** O que fazer **
(1) Resuma em duas frases o texto sobre os lugares sagrados do Alto-Xingu.
(2) Escreva a parte seguinte do texto sobre os lugares sagrados do Alto-Xingu, começando logo depois da última frase.

** Texto para leitura **
####
Lugares sagrados para indígenas recebem a proteção do Iphan

Os dois lugares sagrados para as comunidades indígenas do Alto-Xingu, no Mato Grosso, Sagihengu e Kamukuwaká, são agora Patrimônio Cultural do Brasil. O Conselho Consultivo do Patrimônio Histórico aprovou na manhã desta quinta-feira, 24 de junho, por unanimidade, o pedido de tombamento apresentado pelas etnias Waurá, Kalapalo e Kamayurá e reforçado pelo Instituto do Patrimônio Histórico e Artístico Nacional (Iphan). 

O presidente do Iphan, Luiz Fernando de Almeida, ressaltou que o tombamento é um marco para os trabalhos da Instituição que está com uma visão mais ampla no que se refere à proteção. “Neste caso do Alto-Xingu, não se pode direcionar a proteção somente à área de arqueologia, até porque a questão cultural é fundamental para a manutenção dos rituais e consequentemente da identidade desses povos”, afirma.
####
** Dados brutos **
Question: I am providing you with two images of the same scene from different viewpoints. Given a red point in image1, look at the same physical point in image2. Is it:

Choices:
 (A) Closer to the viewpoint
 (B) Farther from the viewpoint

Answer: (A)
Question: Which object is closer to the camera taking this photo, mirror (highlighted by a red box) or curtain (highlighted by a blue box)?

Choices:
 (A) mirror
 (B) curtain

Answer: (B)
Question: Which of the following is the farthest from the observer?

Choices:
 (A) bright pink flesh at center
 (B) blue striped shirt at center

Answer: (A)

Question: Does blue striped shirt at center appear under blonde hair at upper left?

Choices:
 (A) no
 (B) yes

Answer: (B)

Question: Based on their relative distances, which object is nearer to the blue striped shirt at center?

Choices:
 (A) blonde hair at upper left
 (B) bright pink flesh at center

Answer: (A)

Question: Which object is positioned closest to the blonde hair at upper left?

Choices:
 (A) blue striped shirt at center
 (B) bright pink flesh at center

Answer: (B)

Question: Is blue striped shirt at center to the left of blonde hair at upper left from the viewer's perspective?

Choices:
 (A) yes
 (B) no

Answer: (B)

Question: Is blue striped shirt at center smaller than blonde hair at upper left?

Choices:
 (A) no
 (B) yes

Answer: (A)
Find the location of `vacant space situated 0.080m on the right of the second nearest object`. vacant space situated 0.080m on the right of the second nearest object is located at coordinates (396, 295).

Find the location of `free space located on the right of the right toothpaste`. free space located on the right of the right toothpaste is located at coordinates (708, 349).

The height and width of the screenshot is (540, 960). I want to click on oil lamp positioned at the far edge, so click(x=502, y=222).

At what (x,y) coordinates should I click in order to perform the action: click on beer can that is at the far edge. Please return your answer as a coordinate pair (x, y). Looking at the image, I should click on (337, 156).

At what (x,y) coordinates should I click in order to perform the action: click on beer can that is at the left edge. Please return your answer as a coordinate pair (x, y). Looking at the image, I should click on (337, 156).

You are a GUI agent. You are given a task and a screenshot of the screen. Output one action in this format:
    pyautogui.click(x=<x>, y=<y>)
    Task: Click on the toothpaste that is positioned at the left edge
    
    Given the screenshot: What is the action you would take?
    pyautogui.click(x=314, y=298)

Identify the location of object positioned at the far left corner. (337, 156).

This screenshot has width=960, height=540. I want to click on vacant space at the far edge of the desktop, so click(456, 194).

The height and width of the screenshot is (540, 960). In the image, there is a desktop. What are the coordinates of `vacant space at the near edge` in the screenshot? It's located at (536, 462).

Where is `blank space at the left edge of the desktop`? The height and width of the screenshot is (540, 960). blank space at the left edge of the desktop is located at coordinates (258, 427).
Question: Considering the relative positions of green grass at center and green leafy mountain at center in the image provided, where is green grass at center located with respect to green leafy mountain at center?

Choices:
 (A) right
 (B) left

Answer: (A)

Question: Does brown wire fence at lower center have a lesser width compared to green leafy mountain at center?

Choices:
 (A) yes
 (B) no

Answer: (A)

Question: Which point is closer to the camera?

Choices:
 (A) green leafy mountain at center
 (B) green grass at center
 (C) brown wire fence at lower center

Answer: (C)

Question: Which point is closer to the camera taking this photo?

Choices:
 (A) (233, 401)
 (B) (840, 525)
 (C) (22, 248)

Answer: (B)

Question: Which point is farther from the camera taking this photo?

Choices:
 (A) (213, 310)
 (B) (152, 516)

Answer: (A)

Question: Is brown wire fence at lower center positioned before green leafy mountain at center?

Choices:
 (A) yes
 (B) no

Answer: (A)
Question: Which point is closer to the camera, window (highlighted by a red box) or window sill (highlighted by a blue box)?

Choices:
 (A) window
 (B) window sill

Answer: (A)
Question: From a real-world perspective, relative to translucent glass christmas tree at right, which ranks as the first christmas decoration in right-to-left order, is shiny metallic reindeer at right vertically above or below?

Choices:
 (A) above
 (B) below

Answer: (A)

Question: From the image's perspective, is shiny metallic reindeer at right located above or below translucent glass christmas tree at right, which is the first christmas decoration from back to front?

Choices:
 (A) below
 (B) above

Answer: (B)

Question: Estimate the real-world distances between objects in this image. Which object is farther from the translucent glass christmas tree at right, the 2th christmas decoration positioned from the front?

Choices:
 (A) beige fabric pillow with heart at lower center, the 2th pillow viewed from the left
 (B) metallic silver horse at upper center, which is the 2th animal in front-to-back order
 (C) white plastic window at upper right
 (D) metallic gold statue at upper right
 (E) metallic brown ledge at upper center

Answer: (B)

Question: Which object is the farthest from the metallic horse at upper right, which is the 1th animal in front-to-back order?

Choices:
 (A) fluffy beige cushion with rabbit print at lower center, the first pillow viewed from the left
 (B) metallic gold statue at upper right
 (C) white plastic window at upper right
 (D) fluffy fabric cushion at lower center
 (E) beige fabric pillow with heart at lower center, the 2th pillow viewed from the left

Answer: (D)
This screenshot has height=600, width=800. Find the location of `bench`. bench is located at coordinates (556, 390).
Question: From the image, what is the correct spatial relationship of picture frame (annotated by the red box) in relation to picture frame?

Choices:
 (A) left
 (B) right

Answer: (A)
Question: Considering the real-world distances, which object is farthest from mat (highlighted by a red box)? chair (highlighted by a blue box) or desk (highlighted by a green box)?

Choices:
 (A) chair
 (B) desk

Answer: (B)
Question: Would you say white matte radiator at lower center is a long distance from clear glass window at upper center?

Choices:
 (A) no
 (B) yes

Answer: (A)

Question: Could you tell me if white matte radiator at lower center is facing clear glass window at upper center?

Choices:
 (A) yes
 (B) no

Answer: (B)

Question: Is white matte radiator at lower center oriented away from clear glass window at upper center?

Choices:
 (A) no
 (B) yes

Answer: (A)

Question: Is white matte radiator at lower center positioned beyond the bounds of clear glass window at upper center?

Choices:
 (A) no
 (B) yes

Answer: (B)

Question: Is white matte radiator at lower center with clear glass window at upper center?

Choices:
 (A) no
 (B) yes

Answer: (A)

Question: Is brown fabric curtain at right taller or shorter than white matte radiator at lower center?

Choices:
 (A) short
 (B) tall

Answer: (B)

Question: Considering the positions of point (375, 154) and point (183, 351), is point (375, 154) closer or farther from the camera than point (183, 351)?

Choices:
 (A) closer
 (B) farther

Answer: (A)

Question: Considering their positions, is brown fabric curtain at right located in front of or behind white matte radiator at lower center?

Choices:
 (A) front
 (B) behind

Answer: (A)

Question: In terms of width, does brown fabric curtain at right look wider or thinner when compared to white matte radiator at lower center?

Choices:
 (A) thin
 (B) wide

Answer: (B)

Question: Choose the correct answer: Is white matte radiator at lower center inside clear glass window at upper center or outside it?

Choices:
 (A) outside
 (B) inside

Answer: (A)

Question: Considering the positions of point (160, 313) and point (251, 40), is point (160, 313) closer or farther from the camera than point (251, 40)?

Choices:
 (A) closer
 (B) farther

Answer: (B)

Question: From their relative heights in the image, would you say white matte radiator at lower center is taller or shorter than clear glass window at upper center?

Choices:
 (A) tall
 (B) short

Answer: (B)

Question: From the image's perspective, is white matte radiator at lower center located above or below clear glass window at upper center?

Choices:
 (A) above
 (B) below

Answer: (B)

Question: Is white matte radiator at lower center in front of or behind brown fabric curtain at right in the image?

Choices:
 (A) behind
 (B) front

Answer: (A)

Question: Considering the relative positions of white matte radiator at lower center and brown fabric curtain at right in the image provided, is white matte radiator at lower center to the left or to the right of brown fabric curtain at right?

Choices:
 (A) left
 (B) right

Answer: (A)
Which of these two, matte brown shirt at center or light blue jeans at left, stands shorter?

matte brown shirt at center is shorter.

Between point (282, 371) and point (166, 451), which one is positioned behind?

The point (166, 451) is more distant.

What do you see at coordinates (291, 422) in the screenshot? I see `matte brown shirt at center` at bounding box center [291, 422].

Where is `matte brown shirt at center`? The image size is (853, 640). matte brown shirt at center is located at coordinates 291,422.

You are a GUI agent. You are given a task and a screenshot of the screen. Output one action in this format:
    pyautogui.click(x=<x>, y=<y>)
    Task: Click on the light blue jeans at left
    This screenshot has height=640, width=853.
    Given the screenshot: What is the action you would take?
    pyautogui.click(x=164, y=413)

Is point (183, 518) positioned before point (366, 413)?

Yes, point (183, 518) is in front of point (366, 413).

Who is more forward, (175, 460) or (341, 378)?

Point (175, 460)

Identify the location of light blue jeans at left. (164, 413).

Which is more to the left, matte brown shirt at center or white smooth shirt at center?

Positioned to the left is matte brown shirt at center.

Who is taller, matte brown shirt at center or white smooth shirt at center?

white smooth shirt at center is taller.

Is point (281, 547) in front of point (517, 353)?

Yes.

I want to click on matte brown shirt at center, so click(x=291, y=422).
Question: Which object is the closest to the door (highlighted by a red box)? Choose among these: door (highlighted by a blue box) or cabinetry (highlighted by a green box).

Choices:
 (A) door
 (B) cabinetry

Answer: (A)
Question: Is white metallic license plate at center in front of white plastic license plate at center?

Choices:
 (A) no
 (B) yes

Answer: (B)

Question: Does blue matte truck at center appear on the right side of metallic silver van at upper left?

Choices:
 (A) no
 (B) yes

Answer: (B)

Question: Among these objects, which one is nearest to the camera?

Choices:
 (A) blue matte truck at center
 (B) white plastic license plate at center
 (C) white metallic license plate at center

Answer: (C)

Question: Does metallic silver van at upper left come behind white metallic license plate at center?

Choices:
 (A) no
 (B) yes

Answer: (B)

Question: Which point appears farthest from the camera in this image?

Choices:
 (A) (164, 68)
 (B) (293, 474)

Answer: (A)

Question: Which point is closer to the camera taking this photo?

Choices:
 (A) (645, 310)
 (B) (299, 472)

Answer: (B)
####
** Respostas abaixo **
(1) Os lugares sagrados Sagihengu e Kamukuwaká, das comunidades indígenas do Alto-Xingu, no Mato Grosso, tornaram-se Patrimônio Cultural do Brasil por aprovação unânime do Conselho Consultivo do Patrimônio Histórico. O pedido foi apresentado pelas etnias Waurá, Kalapalo e Kamayurá e reforçado pelo Iphan, cujo presidente, Luiz Fernando de Almeida, chamou o tombamento de marco e disse que a proteção não pode se limitar à arqueologia, pois a questão cultural é fundamental para os rituais e a identidade desses povos.

(2)
Os dois lugares que fazem parte do Kwarup, a maior festa ritualística entre os povos do Alto-Xingu – partilhada pelas nove etnias que formam seu complexo cultural –, estão fora da demarcação do Parque Nacional. O pedido ao Iphan para tombamento dos lugares sagrados foi apresentado em 2008 com a intenção de garantir a conservação e o direito de acesso às comunidades indígenas ao local, além de preservar a cultura nos seus aspectos espirituais e religiosos das comunidades que participam do rito. 

O representante dos 14 povos indígenas do alto-Xingu, Ianacolá Rodarte, índio do Kamayurá, disse que o rito do Kwarup é vital para a existência da comunidade e comparou a importância dos lugares sagrados de Sagihengu e Kamukuwaká como os monumentos não indígenas. “Estes lugares tem a mesma relevância para nós, quanto os lugares sagrados de outros povos como Meca, Jerusalém, Cristo Redentor, etc.”, disse.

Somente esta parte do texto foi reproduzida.